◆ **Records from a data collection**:

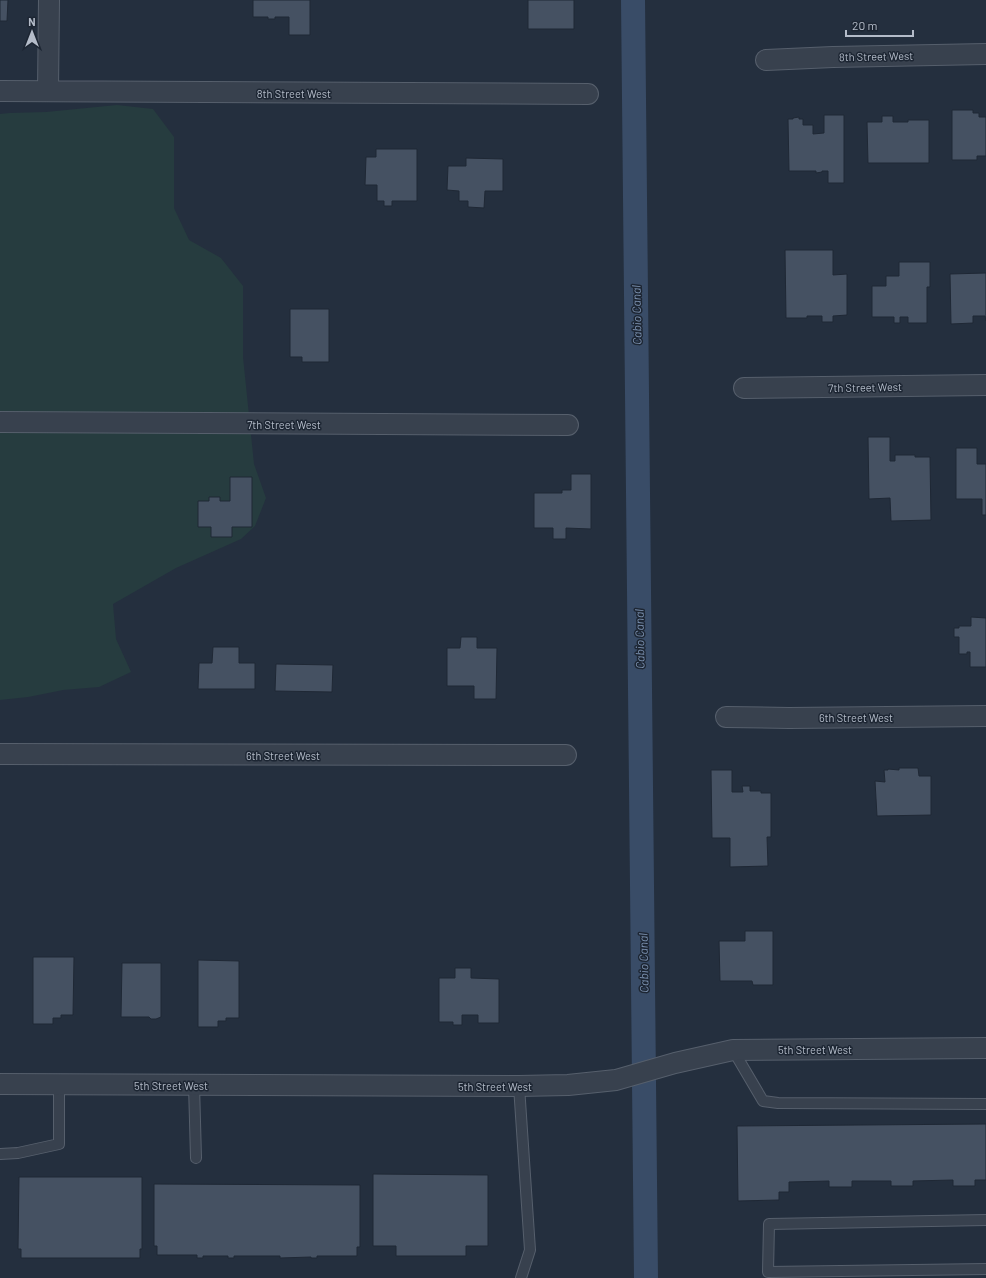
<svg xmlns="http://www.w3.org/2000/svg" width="986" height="1278" font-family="Barlow,sans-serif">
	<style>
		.green { fill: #263c3f }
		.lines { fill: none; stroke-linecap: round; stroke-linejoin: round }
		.canal { stroke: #394c67; stroke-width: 24 }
		.building { fill: #455162; stroke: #1f2835 }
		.service-casing { stroke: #565f6c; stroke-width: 12 }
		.minor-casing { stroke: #565f6c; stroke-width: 22 }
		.service { stroke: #38414e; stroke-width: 10 }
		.minor { stroke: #38414e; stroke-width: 20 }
		.labels { text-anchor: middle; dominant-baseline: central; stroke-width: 3; stroke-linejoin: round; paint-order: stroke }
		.street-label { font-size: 11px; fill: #b4bcc9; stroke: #1d2633 }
		.water-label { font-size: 12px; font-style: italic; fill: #7c92b1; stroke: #1d2633 }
	</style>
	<rect width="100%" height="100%" fill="#242f3e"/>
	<path class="green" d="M 117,105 L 153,109 L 174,137 L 174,208 L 189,240 L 221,258 L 243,286 L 243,357 L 254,464 L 266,498 L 255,526 L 241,539 L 176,568 L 113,604 L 116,639 L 131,672 L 99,687 L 63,690 L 28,697 L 0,700 L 0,114 L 10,113 L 46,112 Z"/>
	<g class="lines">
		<path class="canal" d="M 633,0 L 646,1278"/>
	</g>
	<path class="building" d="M 0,0 L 8,0 L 7,21 L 0,21 Z
		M 253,0 L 310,0 L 310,35 L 289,35 L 289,17 L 275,17 L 275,19 L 268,19 L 268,17 L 253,17 Z
		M 528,0 L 574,0 L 574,29 L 528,29 Z
		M 952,110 L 973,110 L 973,113 L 979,113 L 979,117 L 986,117 L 986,156 L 977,156 L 977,160 L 952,160 Z
		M 824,115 L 844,115 L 844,183 L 828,183 L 828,171 L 822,171 L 822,172 L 816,173 L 816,171 L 789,171 L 788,119 L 793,119 L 793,118 L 799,117 L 799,119 L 803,119 L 803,125 L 813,125 L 813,134 L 824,133 Z
		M 882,116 L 893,116 L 893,122 L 908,122 L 908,120 L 929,120 L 929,163 L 868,163 L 867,122 L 882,122 Z
		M 376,149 L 417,149 L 417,201 L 392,201 L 392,206 L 384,206 L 384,201 L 377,201 L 377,185 L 365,185 L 366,157 L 376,157 Z
		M 466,158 L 503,159 L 503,191 L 485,191 L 484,208 L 468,207 L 468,201 L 459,201 L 459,191 L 447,190 L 448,166 L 466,166 Z
		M 785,250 L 833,250 L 833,275 L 847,274 L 847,315 L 833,316 L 833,322 L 822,322 L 822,316 L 807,316 L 807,318 L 786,318 Z
		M 899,262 L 930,262 L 930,287 L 927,287 L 927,323 L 908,323 L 908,317 L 900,317 L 900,323 L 894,323 L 894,317 L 872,317 L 872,286 L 886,286 L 886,276 L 899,276 Z
		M 986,273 L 986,321 L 985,316 L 973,316 L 973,323 L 951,324 L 950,274 Z
		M 290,309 L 329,309 L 329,362 L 302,362 L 302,357 L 290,357 Z
		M 868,437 L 890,437 L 890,461 L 895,461 L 895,455 L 915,455 L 915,457 L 930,457 L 931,520 L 891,521 L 890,498 L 869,499 Z
		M 956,448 L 977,448 L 977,464 L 986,464 L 986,515 L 982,515 L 982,499 L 956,499 Z
		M 571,474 L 591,474 L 591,529 L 566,528 L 566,539 L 553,539 L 553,528 L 534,528 L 534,493 L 562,493 L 562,490 L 571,490 Z
		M 230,477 L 252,477 L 252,527 L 232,527 L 232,537 L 211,537 L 211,527 L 198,527 L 198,501 L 209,501 L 209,497 L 220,497 L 220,501 L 230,501 Z
		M 971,617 L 986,618 L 986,667 L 970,667 L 970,652 L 967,652 L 967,654 L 959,654 L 959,637 L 954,637 L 954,628 L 959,628 L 959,626 L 971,626 Z
		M 461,637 L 477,637 L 477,648 L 497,648 L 496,699 L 474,699 L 474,686 L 447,686 L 447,648 L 460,648 Z
		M 213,647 L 239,647 L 239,663 L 255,663 L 255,689 L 198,689 L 199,663 L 212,663 Z
		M 276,664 L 333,665 L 332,692 L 275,691 Z
		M 899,768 L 918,768 L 919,776 L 931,776 L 931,815 L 877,816 L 875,781 L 885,782 L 884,770 L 888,770 L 888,769 L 899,770 Z
		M 711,770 L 732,770 L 732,792 L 743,792 L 742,786 L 750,786 L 750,791 L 761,791 L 761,793 L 771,793 L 771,837 L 767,837 L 768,866 L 730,867 L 730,838 L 712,838 Z
		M 745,931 L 773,931 L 773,985 L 753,985 L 752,981 L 720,981 L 719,941 L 745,941 Z
		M 33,957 L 74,957 L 73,1015 L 61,1015 L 61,1018 L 53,1018 L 53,1024 L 33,1024 Z
		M 198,960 L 239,961 L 239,1018 L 226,1018 L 226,1021 L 218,1021 L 218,1027 L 198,1027 Z
		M 122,963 L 161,963 L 161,1017 L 156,1019 L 151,1019 L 149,1017 L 121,1017 Z
		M 455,968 L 471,968 L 471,978 L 499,979 L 499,1023 L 478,1023 L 478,1015 L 462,1015 L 462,1025 L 453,1025 L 453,1022 L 439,1022 L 439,978 L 455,978 Z
		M 986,1124 L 986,1180 L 975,1180 L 975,1186 L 953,1186 L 953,1180 L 913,1181 L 913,1186 L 891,1186 L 891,1181 L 852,1181 L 852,1187 L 829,1187 L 829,1181 L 789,1182 L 789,1192 L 779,1192 L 779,1200 L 738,1201 L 737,1126 Z
		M 373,1174 L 488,1175 L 488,1246 L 466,1246 L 466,1256 L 396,1256 L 396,1246 L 373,1246 Z
		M 19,1177 L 142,1177 L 142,1249 L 140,1249 L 140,1258 L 21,1258 L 21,1249 L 18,1249 Z
		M 154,1184 L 360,1185 L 360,1247 L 357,1247 L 357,1256 L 317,1256 L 317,1258 L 311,1258 L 311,1257 L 280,1258 L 280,1256 L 234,1256 L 234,1258 L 228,1258 L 228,1256 L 203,1256 L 203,1258 L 197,1258 L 197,1255 L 157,1255 L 157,1246 L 154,1246 Z"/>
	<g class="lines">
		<g class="service-casing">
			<path id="service" d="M 733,1050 L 763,1101 L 778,1103 L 986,1104
				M 194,1085 L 196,1158
				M 519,1086 L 530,1250 L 521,1278
				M 0,1154 L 18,1153 L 59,1144 L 59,1084
				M 986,1220 L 769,1224 L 768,1272 L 986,1269"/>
		</g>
		<g class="minor-casing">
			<path id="minor" d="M 766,60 L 833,57 L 986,54
				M 0,91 L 588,94
				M 48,91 L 49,0
				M 744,388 L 986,385
				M 0,422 L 568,425
				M 726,717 L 789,718 L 986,716
				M 0,754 L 566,755
				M 0,1084 L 519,1086 L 568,1085 L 616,1080 L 675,1063 L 733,1050 L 986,1048"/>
		</g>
		<use href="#service" class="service"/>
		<use href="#minor" class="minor"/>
	</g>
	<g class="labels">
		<g class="street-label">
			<text transform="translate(876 56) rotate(-1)">8th Street West</text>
			<text x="294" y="93">8th Street West</text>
			<text transform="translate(865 387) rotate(-1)">7th Street West</text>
			<text x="284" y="424">7th Street West</text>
			<text x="856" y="717">6th Street West</text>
			<text x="283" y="755">6th Street West</text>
			<text x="815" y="1049">5th Street West</text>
			<text x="171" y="1085">5th Street West</text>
			<text x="495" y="1086">5th Street West</text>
		</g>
		<g class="water-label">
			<text transform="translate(636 315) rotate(-91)">Cabio Canal</text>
			<text transform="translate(639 639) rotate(-91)">Cabio Canal</text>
			<text transform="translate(643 963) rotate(-91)">Cabio Canal</text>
		</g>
	</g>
	<g transform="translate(32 32)" stroke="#1d2633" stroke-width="3" paint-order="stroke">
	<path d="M0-3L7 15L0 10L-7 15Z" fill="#b4bcc9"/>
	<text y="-6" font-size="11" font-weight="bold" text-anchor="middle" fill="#b4bcc9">N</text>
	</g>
	<path d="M846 30v6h67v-6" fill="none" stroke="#b4bcc9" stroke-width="2"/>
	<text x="852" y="30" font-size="12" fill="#b4bcc9" stroke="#1d2633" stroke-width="3" paint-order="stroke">20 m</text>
</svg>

◆ **ACTIVITY**: Nothing but the lines above from the one containing "#565f6c; stroke-width: 22" through the one containing "M 824,115 L" should appear in the answer, each repeated exactly.

◆ **RESPONSE TO THIS TASK**:
		.minor-casing { stroke: #565f6c; stroke-width: 22 }
		.service { stroke: #38414e; stroke-width: 10 }
		.minor { stroke: #38414e; stroke-width: 20 }
		.labels { text-anchor: middle; dominant-baseline: central; stroke-width: 3; stroke-linejoin: round; paint-order: stroke }
		.street-label { font-size: 11px; fill: #b4bcc9; stroke: #1d2633 }
		.water-label { font-size: 12px; font-style: italic; fill: #7c92b1; stroke: #1d2633 }
	</style>
	<rect width="100%" height="100%" fill="#242f3e"/>
	<path class="green" d="M 117,105 L 153,109 L 174,137 L 174,208 L 189,240 L 221,258 L 243,286 L 243,357 L 254,464 L 266,498 L 255,526 L 241,539 L 176,568 L 113,604 L 116,639 L 131,672 L 99,687 L 63,690 L 28,697 L 0,700 L 0,114 L 10,113 L 46,112 Z"/>
	<g class="lines">
		<path class="canal" d="M 633,0 L 646,1278"/>
	</g>
	<path class="building" d="M 0,0 L 8,0 L 7,21 L 0,21 Z
		M 253,0 L 310,0 L 310,35 L 289,35 L 289,17 L 275,17 L 275,19 L 268,19 L 268,17 L 253,17 Z
		M 528,0 L 574,0 L 574,29 L 528,29 Z
		M 952,110 L 973,110 L 973,113 L 979,113 L 979,117 L 986,117 L 986,156 L 977,156 L 977,160 L 952,160 Z
		M 824,115 L 844,115 L 844,183 L 828,183 L 828,171 L 822,171 L 822,172 L 816,173 L 816,171 L 789,171 L 788,119 L 793,119 L 793,118 L 799,117 L 799,119 L 803,119 L 803,125 L 813,125 L 813,134 L 824,133 Z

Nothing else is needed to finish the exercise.